Bald herrschte die fröhlichste Stimmung in der Schenke.
Martin nippte anfänglich nur vom starken Wein. Der
Altgeselle aber, der eine Gesundheit nach der andern
ausbrachte, reizte ihn mit Absicht, dem schmackhaften
Tropfen stärker zuzusprechen. Es dauerte nicht lange, so
klapperten auch schon die Würfel auf dem Tische. Frohgemut,
vom Wein erhitzt, sah Martin dem Spiele zu. Allmählich ließ
er sich auch seinerseits verleiten, ein paar Würfe zu tun.

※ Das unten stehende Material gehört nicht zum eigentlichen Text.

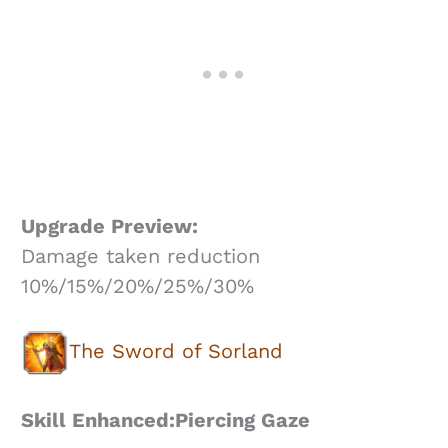
Upgrade Preview:
Damage taken reduction
10%/15%/20%/25%/30%
The Sword of Sorland
Skill Enhanced:Piercing Gaze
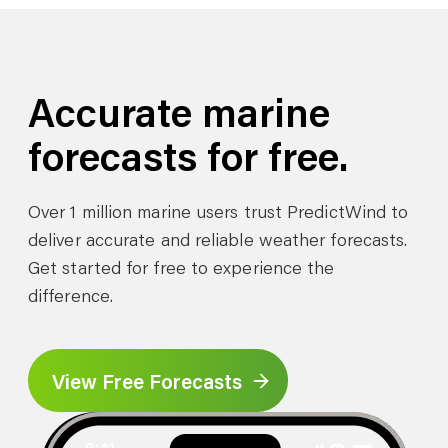
Accurate marine
forecasts for free.
Over 1 million marine users trust PredictWind to
deliver accurate and reliable weather forecasts.
Get started for free to experience the
difference.
View Free Forecasts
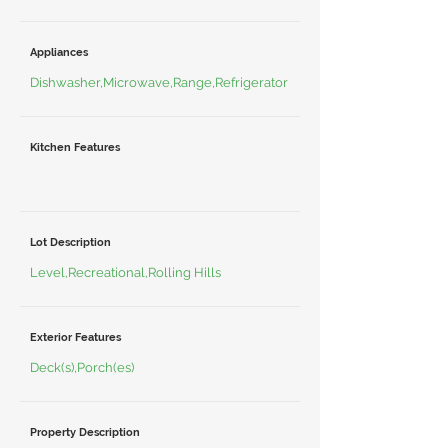
Appliances
Dishwasher,Microwave,Range,Refrigerator
Kitchen Features
Lot Description
Level,Recreational,Rolling Hills
Exterior Features
Deck(s),Porch(es)
Property Description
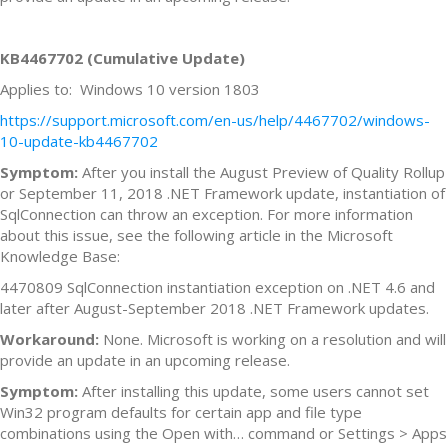
KB4467702 (Cumulative Update)
Applies to: Windows 10 version 1803
https://support.microsoft.com/en-us/help/4467702/windows-
10-update-kb4467702
Symptom:
After you install the August Preview of Quality Rollup
or September 11, 2018 .NET Framework update, instantiation of
SqlConnection can throw an exception. For more information
about this issue, see the following article in the Microsoft
Knowledge Base:
4470809 SqlConnection instantiation exception on .NET 4.6 and
later after August-September 2018 .NET Framework updates.
Workaround:
None. Microsoft is working on a resolution and will
provide an update in an upcoming release.
Symptom:
After installing this update, some users cannot set
Win32 program defaults for certain app and file type
combinations using the Open with… command or Settings > Apps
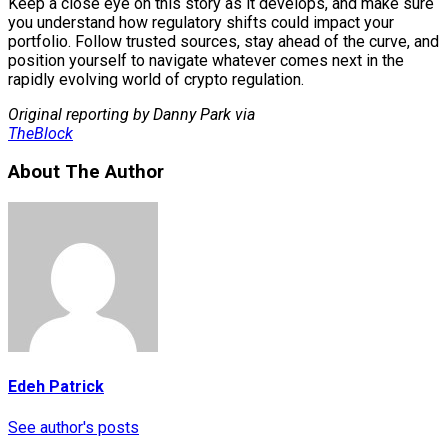
Keep a close eye on this story as it develops, and make sure
you understand how regulatory shifts could impact your
portfolio. Follow trusted sources, stay ahead of the curve, and
position yourself to navigate whatever comes next in the
rapidly evolving world of crypto regulation.
Original reporting by Danny Park via
TheBlock
About The Author
Edeh Patrick
See author's posts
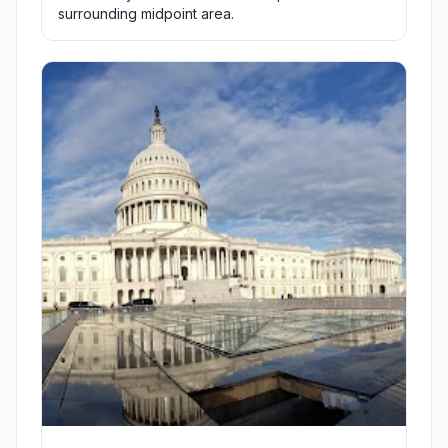
surrounding midpoint area.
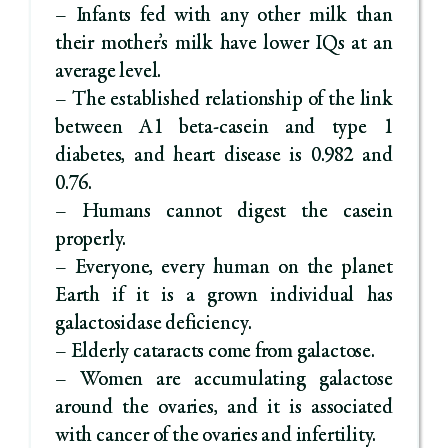
– Infants fed with any other milk than
their mother’s milk have lower IQs at an
average level.
– The established relationship of the link
between A1 beta-casein and type 1
diabetes, and heart disease is 0.982 and
0.76.
– Humans cannot digest the casein
properly.
– Everyone, every human on the planet
Earth if it is a grown individual has
galactosidase deficiency.
– Elderly cataracts come from galactose.
– Women are accumulating galactose
around the ovaries, and it is associated
with cancer of the ovaries and infertility.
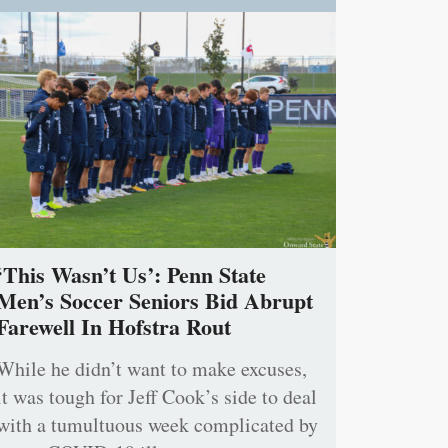
‘This Wasn’t Us’: Penn State
Men’s Soccer Seniors Bid Abrupt
Farewell In Hofstra Rout
While he didn’t want to make excuses,
it was tough for Jeff Cook’s side to deal
with a tumultuous week complicated by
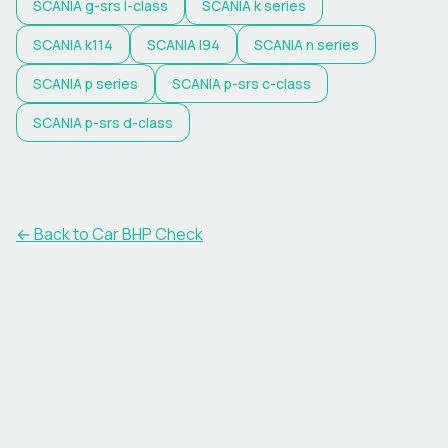
SCANIA
g-srs l-class
SCANIA
k series
SCANIA
k114
SCANIA
l94
SCANIA
n series
SCANIA
p series
SCANIA
p-srs c-class
SCANIA
p-srs d-class
← Back to Car BHP Check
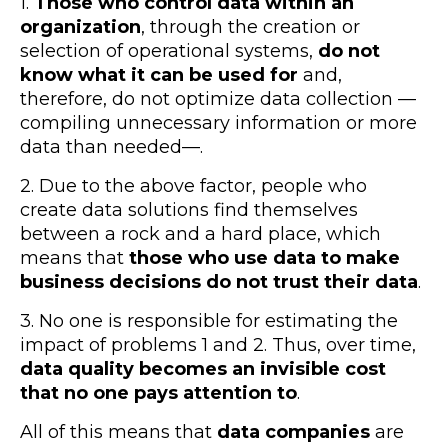
1.
Those who control data within an
organization
, through the creation or
selection of operational systems,
do not
know what it can be used for
and,
therefore, do not optimize data collection —
compiling unnecessary information or more
data than needed—.
2. Due to the above factor, people who
create data solutions find themselves
between a rock and a hard place, which
means that
those who use data to make
business decisions do not trust their data
.
3. No one is responsible for estimating the
impact of problems 1 and 2. Thus, over time,
data quality becomes an invisible cost
that no one pays attention to
.
All of this means that
data companies
are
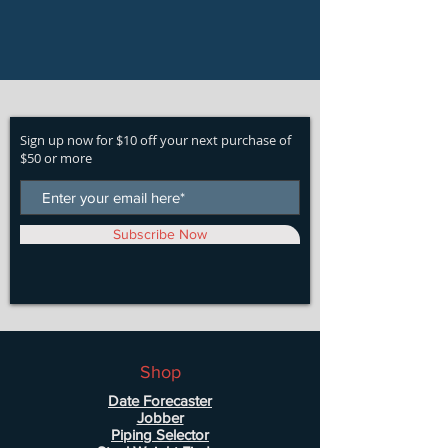
Sign up now for $10 off your next purchase of
$50 or more
Subscribe Now
Shop
Date Forecaster
Jobber
Piping Selector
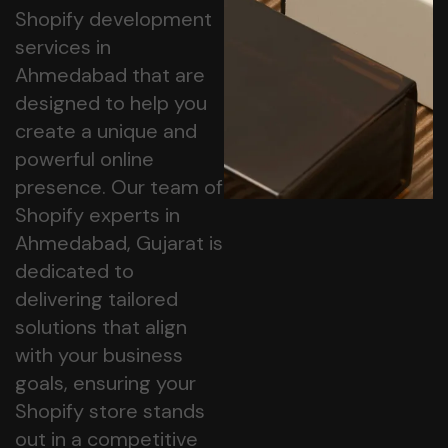
Shopify development
services in
Ahmedabad that are
designed to help you
create a unique and
powerful online
presence. Our team of
Shopify experts in
Ahmedabad, Gujarat is
dedicated to
delivering tailored
solutions that align
with your business
goals, ensuring your
Shopify store stands
out in a competitive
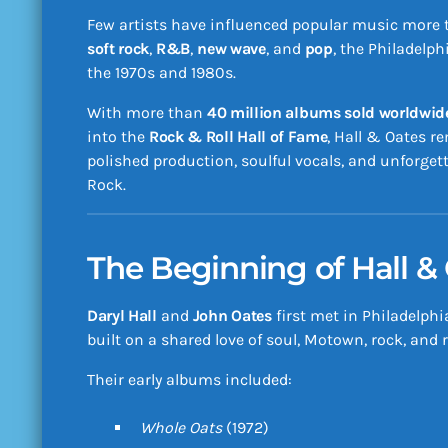
Few artists have influenced popular music more
soft rock
,
R&B
,
new wave
, and
pop
, the Philadelp
the 1970s and 1980s.
With more than
40 million albums sold worldwid
into the
Rock & Roll Hall of Fame
, Hall & Oates r
polished production, soulful vocals, and unforget
Rock.
The Beginning of Hall &
Daryl Hall
and
John Oates
first met in Philadelphi
built on a shared love of soul, Motown, rock, and
Their early albums included:
Whole Oats
(1972)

Da trat - im Anfang von den Spielern unbemerkt - ein ganz
eigenartiger Gast ins Zimmer. Er trug ein giftgrünes Wams
und darüber einen kurzen schwarzen Seidenmantel mit
scharlachroter Borte. Seine Spindelbeine steckten in
schwefelgelben Halbstiefeln. In sein Gesicht, das stechende
Augen und eine Hakennase unheimlich machten, nickte vom
schief aufgesetzten Hütchen her eine mächtige lange rote
Hahnenfeder.
Der seltsame Fremde stellte sich ungebeten hinter Martins
Stuhl und reizte ihn unaufhörlich mit spöttischen Reden, das
Spiel doch fortzusetzen. Verwirrt vom Weingenuss, des
Würfelspieles ungewohnt, verlor der Junge bald nicht nur,
was er gewonnen hatte, es gingen auch die wenigen
Ersparnisse dahin, die er in seinem mageren Beutelchen
verwahrt hielt. Da dachte er - vom Teufel dieses Spieles
besessen - mit einem Male des anvertrauten Geldes, das er
mittlerweile für seinen Meister eingehoben hatte. Er
schüttete die blanken Groschen und Gulden vor sich aus.

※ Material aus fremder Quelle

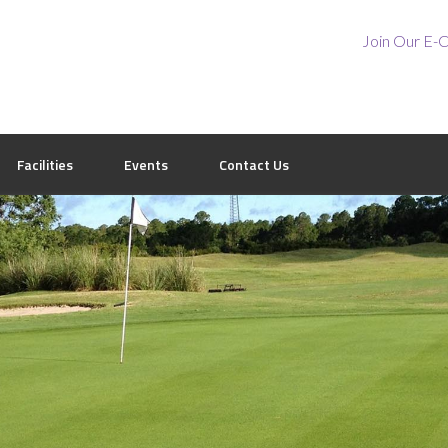
Join Our E-C
Facilities
Events
Contact Us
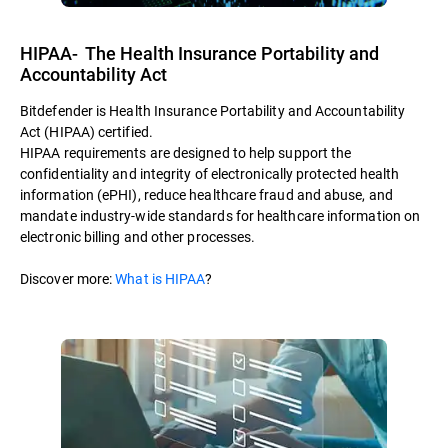
HIPAA- The Health Insurance Portability and
Accountability Act
Bitdefender is Health Insurance Portability and Accountability
Act (HIPAA) certified.
HIPAA requirements are designed to help support the
confidentiality and integrity of electronically protected health
information (ePHI), reduce healthcare fraud and abuse, and
mandate industry-wide standards for healthcare information on
electronic billing and other processes.
Discover more:
What is HIPAA
?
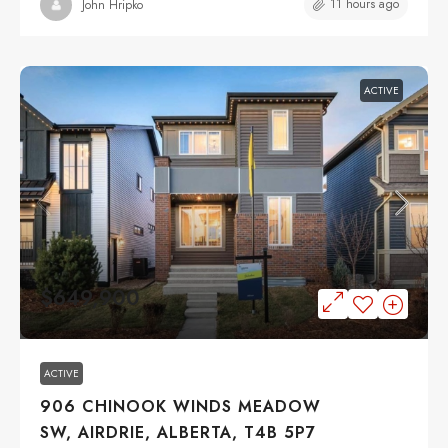
11 hours ago
John Hripko
ACTIVE
$649,900
ACTIVE
906 CHINOOK WINDS MEADOW
SW, AIRDRIE, ALBERTA, T4B 5P7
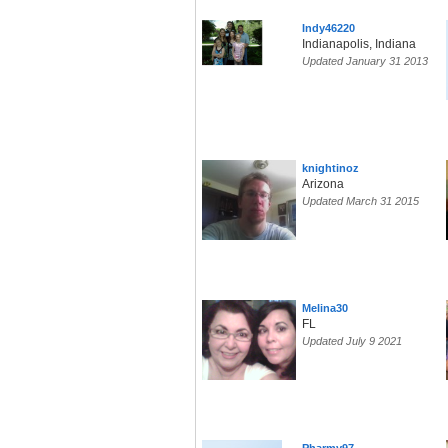
Indy46220
Indianapolis, Indiana
Updated January 31 2013
knightinoz
Arizona
Updated March 31 2015
Melina30
FL
Updated July 9 2021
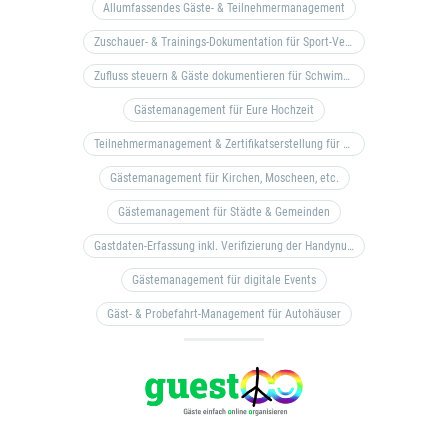
Allumfassendes Gäste- & Teilnehmermanagement
Zuschauer- & Trainings-Dokumentation für Sport-Vereine
Zufluss steuern & Gäste dokumentieren für Schwimm- & Freibäder
Gästemanagement für Eure Hochzeit
Teilnehmermanagement & Zertifikatserstellung für Bildungseinrichtungen, Coaches, etc.
Gästemanagement für Kirchen, Moscheen, etc.
Gästemanagement für Städte & Gemeinden
Gastdaten-Erfassung inkl. Verifizierung der Handynummer & Zuflussteuerung
Gästemanagement für digitale Events
Gäst- & Probefahrt-Management für Autohäuser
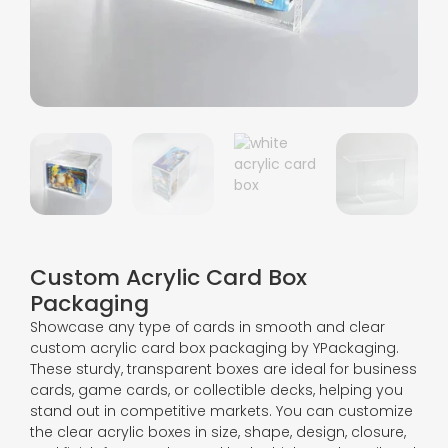
Custom Acrylic Card Box
Packaging
Showcase any type of cards in smooth and clear
custom acrylic card box packaging by YPackaging.
These sturdy, transparent boxes are ideal for business
cards, game cards, or collectible decks, helping you
stand out in competitive markets. You can customize
the clear acrylic boxes in size, shape, design, closure,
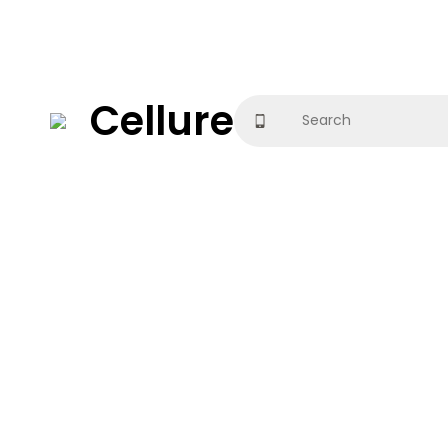
Cellure
Search
for:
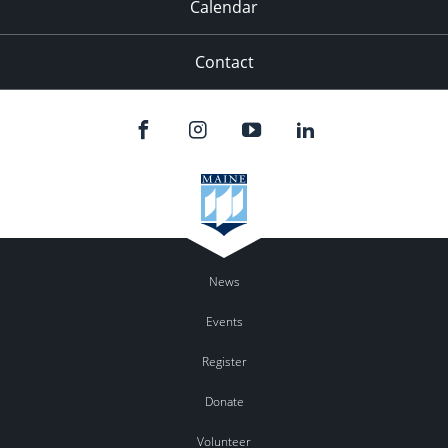
Calendar
Contact
News
Events
Register
Donate
Volunteer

Rascher, als man's denken konnte, war auch dieses Geld
verloren. Jetzt erst kam der arme Junge zur Besinnung, die
Verzweiflung ernüchterte ihn. Unter dröhnendem Gelächter des
Altgesellen Kurt und seiner Kameraden, die schon alle des
Weines übervoll waren, stürzte er zur Tür und lief aus der
Schenke . . .
Am Frühlingshimmel standen tausend blinkend klare Sterne,
sein Herz jedoch, das krampfte sich in namenloser Angst.
Planlos irrte er in den Auen umher, bis er schließlich vor
das Brückentor kam, das in die Stadt zurückführte. Auch für
den Torwärter hier war ihm kein Hellerlein geblieben. Alles
war verjubelt und verspielt.
Ganz verzweifelt presste Martin Mux den Kopf an die kalte
Mauer und fing in seiner Not zu weinen an. Urplötzlich stand
nun der seltsame Gast aus der Schenke vor ihm und legte die
Hand auf seine Schulter.
"Ich will dir helfen`; sagte er mit hohler Stimme, "doch
nach deinem Tode mußt du mir gehören!"
Wie ein Blitz durchzuckte es Martins Seele. "Du bist der
Böse", stotterte er, "ich - ich weiß es." Und nach kurzer
Überlegung meinte Martin Mux: "Ich nehme trotzdem deine
Hilfe an. Doch sollst du dann nur über mich Gewalt gewinnen,
wenn ich in meinem ganzen Leben ein einziges Mal die
Sonntagsmesse durch meine eigene Schuld versäume. Bist du
damit einverstanden?"
"Gut, ich bin es zufrieden", erwiderte der Fremde, der
wirklich der Höllenfürst in höchsteigener Person war; "hier
hast du vorderhand ein Beutelchen mit dem Gelde deines
Meisters, bald hörst du mehr von mir."
Am nächsten Morgen erzählte der Altgeselle dem Meister
Marbacher, dass Martin das ganze für ihn erhobene Geld
verspielt habe. Martin seinerseits aber zählte wortlos die
blanken Groschen und Gulden hin. Da kündigte Marbacher dem
missgünstigen Altgesellen die Arbeit, und als sich dieser
gerade mit heftigen Worten zur Wehr setzen wollte, ging die
Tür zur Werkstätte auf, und der fremde Junker von der
Schenke trat ein.
Er war ebenso gekleidet wie am Abend zuvor und verlangte von
Meister Marbacher ein schweres Stück Arbeit. "Ihr sollt
mir", sagte er, "um einen Baumstamm, der umgekehrt, die
Wurzeln in die Höh', am Rossmarkt steht, ein mächtiges
Eisenband legen, das ihn für immer an das Haus dahinter
ketten soll. Das Schloss jedoch muss so gemacht sein, dass
nur ein einziger Schlüssel passt. Getraut Ihr Euch ein
solches Werk in meinem Auftrag auszuführen?"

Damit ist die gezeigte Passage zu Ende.